裏難波でアルコールを補給した我々7人はそのまま南下します。
日本橋(にっぽんばし)の通称「でんでんタウン」(東京で言えば秋葉原)を抜けると、そこは新世界。
通天閣が見えてきます。
私がいつも友人を案内するのは新世界の裏通り。
絶滅危惧種の手書き看板が残る映画館、国際劇場。
大衆演劇の朝日劇場。
東京は浅草からも消えてしまった風景が、ここには辛うじて残っています。
ジャンジャン横丁を抜けると、あびこ筋に出ます。
この通りを渡ると西成区です。
大阪ディープサウスの中でも、最もディープなエリアの一つ、動物園前商店街へと分け入ります。
万博景気で賑わったドヤ街の受け皿であった商店街は、度重なる不景気と高齢化で衰退。
シャッター商店街は、ここ10年で中国人が経営する100円カラオケ店が雨後の筍のように林立しました。
私も西成は7年ぶりですが、中国人カラオケ店は更に増え、いつの間にかセクシーな衣装で昼間から客引きをするようになっています。
その横では、路上でくだを巻く日雇いのおじさんに対応する屈強な西成署の警官たち。
この町は、大阪の暗部の象徴でもあります。
商店街から西に向かい、堺筋を渡ると、そこはあいりん地区。
この危険地帯の治安を守る、要塞のような建物が西成警察署。
警察署を過ぎて、ホームレスに不法占拠されている萩之茶屋南公園、通称「三角公園」のすぐ脇にあるのが、今日の目的地「なべや」。
地域密着の一人鍋のお店です。
こんな場所にあるのに、安くて美味しくて、そして盛り付けが「映える」ので、インスタグラマーやユーチューバーに見つかってしまい、予約が無いと入れないくらいの人気店になってしまいました。

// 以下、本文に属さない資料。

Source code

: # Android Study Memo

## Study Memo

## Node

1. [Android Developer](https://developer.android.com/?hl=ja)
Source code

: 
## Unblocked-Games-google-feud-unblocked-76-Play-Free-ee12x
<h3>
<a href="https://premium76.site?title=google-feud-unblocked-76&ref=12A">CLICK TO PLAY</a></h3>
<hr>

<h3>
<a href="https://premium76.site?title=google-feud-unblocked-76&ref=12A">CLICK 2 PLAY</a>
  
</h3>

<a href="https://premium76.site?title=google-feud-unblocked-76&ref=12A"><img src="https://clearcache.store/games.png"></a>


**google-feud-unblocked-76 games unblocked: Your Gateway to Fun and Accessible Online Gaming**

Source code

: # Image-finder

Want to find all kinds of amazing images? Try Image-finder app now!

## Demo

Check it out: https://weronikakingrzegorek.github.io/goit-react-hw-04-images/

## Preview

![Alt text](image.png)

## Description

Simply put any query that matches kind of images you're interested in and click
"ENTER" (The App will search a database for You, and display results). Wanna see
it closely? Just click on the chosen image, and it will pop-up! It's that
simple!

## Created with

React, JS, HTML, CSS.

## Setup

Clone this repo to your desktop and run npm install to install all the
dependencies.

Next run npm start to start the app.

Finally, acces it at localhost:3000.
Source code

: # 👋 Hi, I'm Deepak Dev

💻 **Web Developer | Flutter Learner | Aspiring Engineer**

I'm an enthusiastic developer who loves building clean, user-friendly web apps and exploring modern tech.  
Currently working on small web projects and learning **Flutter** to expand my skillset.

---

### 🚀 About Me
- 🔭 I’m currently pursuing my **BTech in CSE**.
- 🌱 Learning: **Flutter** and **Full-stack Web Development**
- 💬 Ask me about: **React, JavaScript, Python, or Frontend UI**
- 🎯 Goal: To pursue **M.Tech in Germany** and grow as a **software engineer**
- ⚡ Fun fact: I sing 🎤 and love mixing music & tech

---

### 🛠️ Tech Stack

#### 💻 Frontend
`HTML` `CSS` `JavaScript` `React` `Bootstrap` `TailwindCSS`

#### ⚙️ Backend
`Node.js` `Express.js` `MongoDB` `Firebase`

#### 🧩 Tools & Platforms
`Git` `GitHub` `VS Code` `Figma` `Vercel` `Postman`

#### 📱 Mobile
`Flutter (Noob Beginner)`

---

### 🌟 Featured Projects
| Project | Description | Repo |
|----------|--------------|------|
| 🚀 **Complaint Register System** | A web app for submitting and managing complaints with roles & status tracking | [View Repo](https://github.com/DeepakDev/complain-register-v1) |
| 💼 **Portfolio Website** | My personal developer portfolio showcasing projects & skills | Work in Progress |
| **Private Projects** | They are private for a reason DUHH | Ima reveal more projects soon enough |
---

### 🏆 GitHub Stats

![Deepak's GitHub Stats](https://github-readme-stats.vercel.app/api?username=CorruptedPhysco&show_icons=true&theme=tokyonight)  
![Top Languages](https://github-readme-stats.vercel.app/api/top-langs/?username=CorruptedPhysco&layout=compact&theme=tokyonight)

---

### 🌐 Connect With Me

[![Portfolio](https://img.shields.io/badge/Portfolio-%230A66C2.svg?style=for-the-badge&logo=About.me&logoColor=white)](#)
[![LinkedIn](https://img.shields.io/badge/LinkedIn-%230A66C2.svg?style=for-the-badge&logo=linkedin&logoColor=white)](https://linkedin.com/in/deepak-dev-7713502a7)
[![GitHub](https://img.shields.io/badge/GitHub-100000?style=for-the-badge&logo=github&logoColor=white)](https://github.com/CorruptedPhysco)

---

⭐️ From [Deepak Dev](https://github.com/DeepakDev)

今回は数週間前に相当苦労して予約を入れたのですが、開店の14時は満席で16時の回の予約です。
突然人気が出てしまったお店ですが、佇まいは以前のままで、ホッとしました。
我々のテーブルは入口を入ってすぐのところに用意されていました。
料理はあらかじめある程度予約しておきました。
「16時の回だと売り切れてるものも多いんです」
と言われたからです。
いつの間にそんな店になってしまったのか、SNSの影響力に驚きます。
まずは瓶ビールで乾杯。
事前に頼んでおいたのは
ミックス鍋 2
豚肉追加 1
鶏水炊き 1
鶏肉追加 1
鳥ミンチ鍋味噌 1
鶏ミンチ追加 1
牛肉すき焼 2
季節外れなので、名物のかき味噌鍋が食べられなかったのは残念です。
わたし的には出て来る順番やお代わりのタイミングも熟慮しての予約でしたが、危惧していた通り、全て一気に出て来ました。
火力が強いので、鍋もすぐに煮立ってきます。
つまみを追加オーダー。
スルメキムチ。
ミックス鍋は水炊き。
豚肉の旨味が出ています。
鳥ミンチ鍋は味噌仕立てにしてもらいました。
私は昨日に続き、S君を真似して芋焼酎のソーダ割り。
つまみも追加します。
鯨ベーコンとたこわさび。
追加の鶏肉をミックス鍋に投入。
海鮮、豚肉に鶏肉の旨味も合体させようというプラン。
旧知の仲間たちと昼間から囲む鍋は実に旨い。
ここが「センター・オブ・ザ・西成」とは思えない平和なひと時。
すき焼きは、もうワンラウンド頼むことにします。
すき焼き用に青ねぎと牛肉、生しいたけと豆腐を追加注文。
私がすき焼きが好物なので、さりげなく誘導したのです。
もちろん大好きなのマロニーも頼んでおきました。
最高に旨い。
すっかり満腹。
昼間からいっぱい飲んでいい気分。
お店を出て記念撮影をしようと思ったら、そこへ丁度関西支社の若者たちと鉢合わせ。
18時からの予約で来たようです。
彼らにシャッターを押してもらい、無事今回の関西遠征を終えました。
この後は番外編。
「なべや」を後にして、東に向かいます。
飛田新地に大人の社会見学。
7人のメンバーには女性二人と大学生ひとりがいますが、貴重な経験ですから、すこし歩いて回ることにします。
かつての栄華の片鱗が感じられる鯛よし百番の前でも記念撮影。
写真撮影が可能なのはここまで。
ここから先はスマホもカバンにしまって、自分の目に記憶を焼き付けなければなりません。
飛田新地をぐるりと見学して回り、再び動物園前商店街へ。
迷路のようなアーケードを抜けると、新世界に戻ってきました。
「下町ハシゴ酒の会」の関西遠征は、半日かけて大阪ディープサウスを探訪した今日のツアーで無事終了。
再会を約し、現地解散となりました。